The flip-side of this, as @bondhugula stated, is that you nail down more details of the actual implementation of the operation. Knowing that it is element-wise is probably always beneficial while, staying with the other example, for a convolution you might want to keep the used algorithm unspecified.

For that reason, I see linalg at a lower level than a tensor level dialect. And named operations are essentially tensor dialect ops that have a (declaratively) specified lowering to linalg. That is of great value but in my opinion we should not gate tensor level operations on the existence of such a lowering.

I’m on the same line here: I would express a named op in terms of its lowering to Linalg when possible, but the high level dialect may have more concept than what is representable in Linalg if needed.

@herhut @mehdi_amini Can you give specific examples of such ops in the higher-level dialect which you don’t expect to be representable in linalg?

One example that I can think of is e.g. softmax, which internally hides a reduction along with other stuff, so isn’t declaratively lowerable to a single linalg generic op. On the other hand, I notice that in our prior art XLA’s HLO doesn’t have an op for that, so it requires frontends to split the softmax into multiple ops (all of which, to my knowledge, are individually lowerable to a single linalg generic).
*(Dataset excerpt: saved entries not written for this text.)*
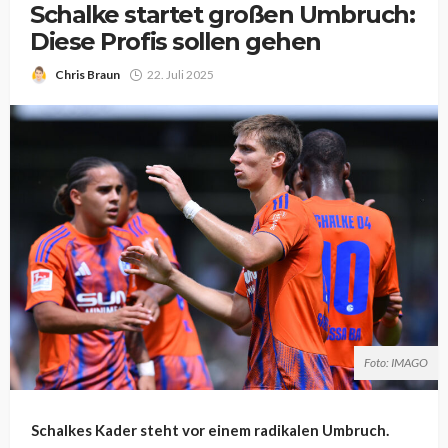
Schalke startet großen Umbruch:
Diese Profis sollen gehen
Chris Braun
22. Juli 2025
Foto: IMAGO
Schalkes Kader steht vor einem radikalen Umbruch.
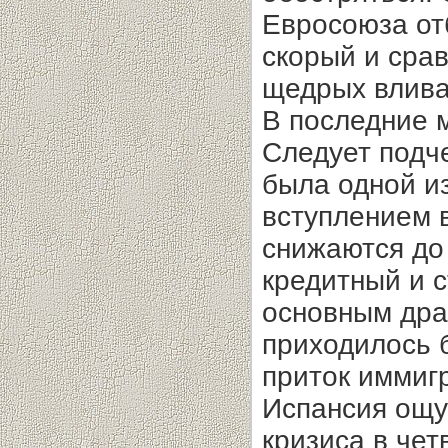
Евросоюза от
скорый и срав
щедрых влива
В последние 
Следует подче
была одной и
вступлением в
снижаются до 
кредитный и с
основным дра
приходилось б
приток иммигр
Испансия ощу
кризиса в чет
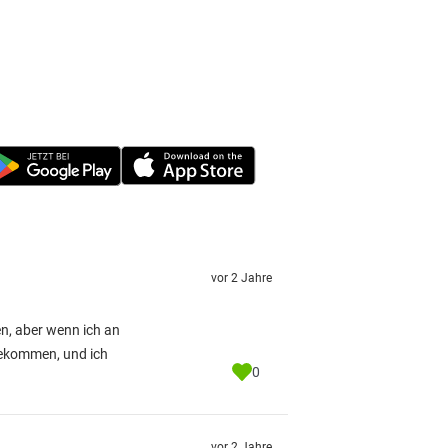
vor 2 Jahre
en, aber wenn ich an
bekommen, und ich
0
vor 2 Jahre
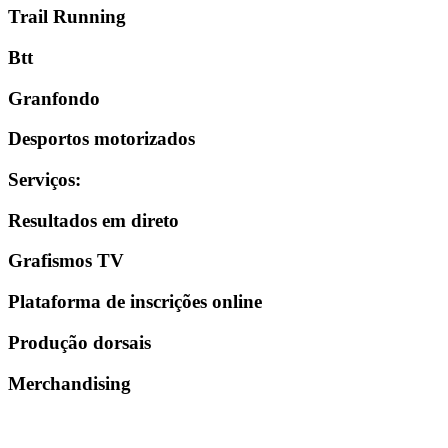
Trail Running
Btt
Granfondo
Desportos motorizados
Serviços
:
Resultados em direto
Grafismos TV
Plataforma de inscrições online
Produção dorsais
Merchandising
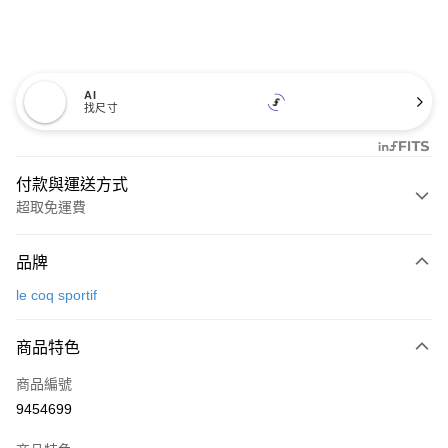
AI
找尺寸
付款與運送方式
超取免運費
付款方式
品牌
信用卡一次付款
le coq sportif
超商取貨付款
商品特色
LINE Pay
商品編號
Apple Pay
9454699
街口支付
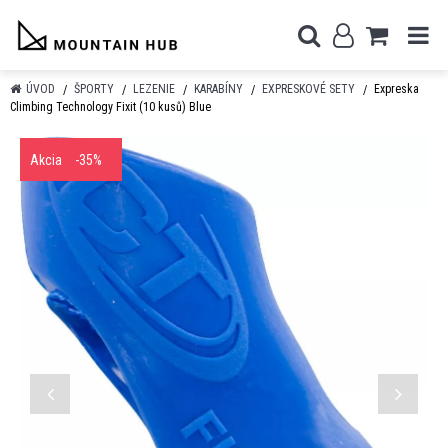
ÚVOD
ŠPORTY
LEZENIE
KARABÍNY
EXPRESKOVÉ SETY
Expreska
Climbing Technology Fixit (10 kusů) Blue
Akcia
-35%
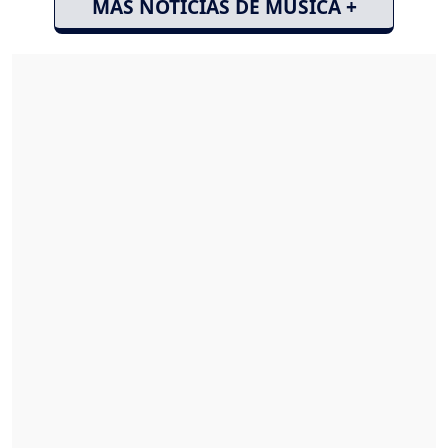
MÁS NOTICIAS DE MÚSICA +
(btw, I notice that XLA has a fused batchnorm op which is curious; is it just a historical artifact?)

I guess I’m curious whether we can use declarative-specified, linalg-compatible, semantically-charged named ops as a well-defined subproblem of the larger TCP story. Or to put it another way: suppose we had a declaratively specified dialect of all common ML operators that are expressible as linalg generic. What would be left to solve for the overall TCP story? Are there any remaining parts that are non-orthogonal to said dialect?

If we just start with HLO, the most obvious that come to my mind is the set of RNG ops, TriangularSolve, Sort.
If we take more than HLO, there are things like tf.Unique or tf.Where.

This is mostly a historical artifact (it’s canonicalized into multiple ops right now on all backends) but if e.g. cuDNN batchnorm were to be significantly faster than XLA-generated code on a new GPU architecture that canonicalization might be switched the other direction for that backend.

Each of these XLA ops exists because it benefits from special codegen or a library call on one or another backend (e.g. cuSOLVER for the linear algebra ops on GPU)

To put this in the perspective of Linalg.

The generic ops have the semantics of “Perfectly Nested Writes To The Whole Output Operands” and we use transformations + LICM and conditional hoisting to create imperfectly-nested control-flow as we progressively lower away from Linalg.

Some basic modeling of a DAG is expected to be useful as an addition.
I expect something like linalg.batchnorm = seq/dag(linalg.reduce, linalg.mean, linalg.variance) (I forget the details of batchnorm off the bat but we had it as a few TC ops).

Once we have basic linalg “named ops” support, we can push this exploration further.